Answering these questions is not an abstract exercise, particularly with ongoing wars in Afghanistan and Iraq. It cuts to the heart of what kind of country we are.

That is why the American public should address them. It is the American people who end up paying the price and bearing the burden of our actions abroad. Sustainability is a word often used in discussions of agriculture, but it also belongs in foreign policy debates. Effective presidential decision-making depends on what the American people and their representatives in Congress are willing to support, not just initially, but even when the reports come in on the costs of intervention in lives and dollars.

This is the case with nation-building and democracy-promotion, and the lengthy time-horizon and large costs they require. In my view, we should pursue both more modestly, with a better understanding of what is achievable, and the price in both blood and treasure the country is willing to pay. If we make commitments, we should be prepared to honor them, but we should make such commitments only after extensive thought and debate.

Of course, we can and will help our friends with economic and military aid, but they must know that their future is largely in their own hands. We can encourage, help and even prod — respectfully — countries in a direction we want.

But we should not send troops into harm's way unless vital interests are at stake, our goals and strategy are clear, and always with the support and resources needed to get the job done assured.

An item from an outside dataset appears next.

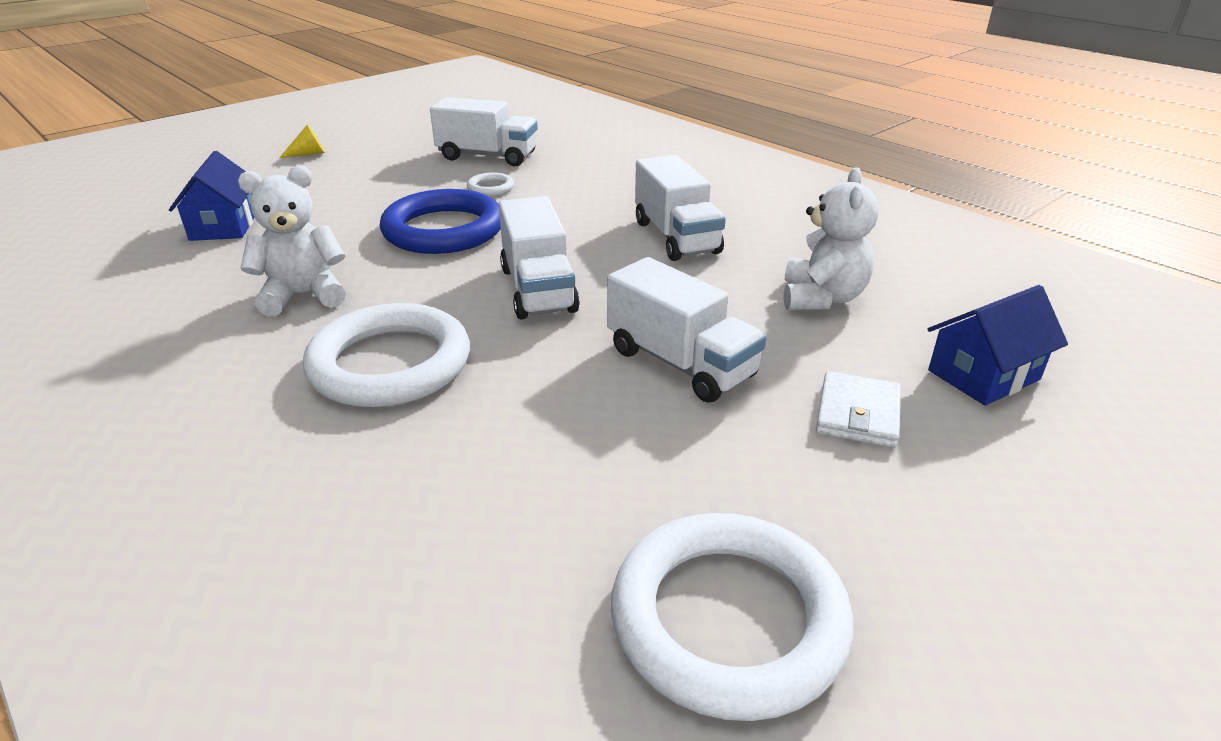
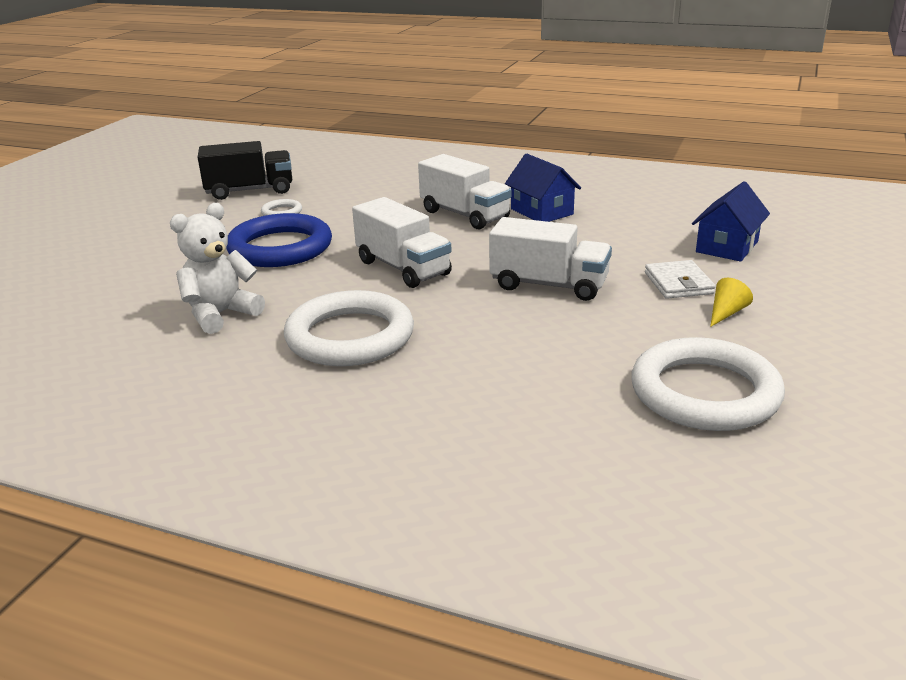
camera: 25 degrees left, 5 degrees down
blue house [169,151,255,241] -> blue house moved to [505,154,581,222]
yellow cone [279,125,325,158] -> yellow cone moved to [710,278,753,327]
white truck [430,97,538,166] -> black truck [198,141,292,200]
white teddy bear [783,167,879,310] -> none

At times, we should be prepared to accept partial success in defense of our interests, aware of the unintended consequences that inevitably result from a military footprint on foreign soil. The world can be relatively safe and stable, while not necessarily reflecting our ideals and principles. Our ability to transplant them abroad is limited.

The gravity of the decision to intervene should always prompt the most rigorous scrutiny. We should recall Madison's words, written in his pre-presidential days, on the seriousness of military action: "The strongest passions, and most dangerous weaknesses of the human breast; ambition, avarice, vanity, the honorable or venial love of fame, are all in conspiracy against the desire and duty of peace."

(Lee Hamilton is Director of the Center on Congress at Indiana University and Director of the Woodrow Wilson International Center for Scholars in Washington, D.C. He was a member of the U.S. House of Representatives for 34 years.)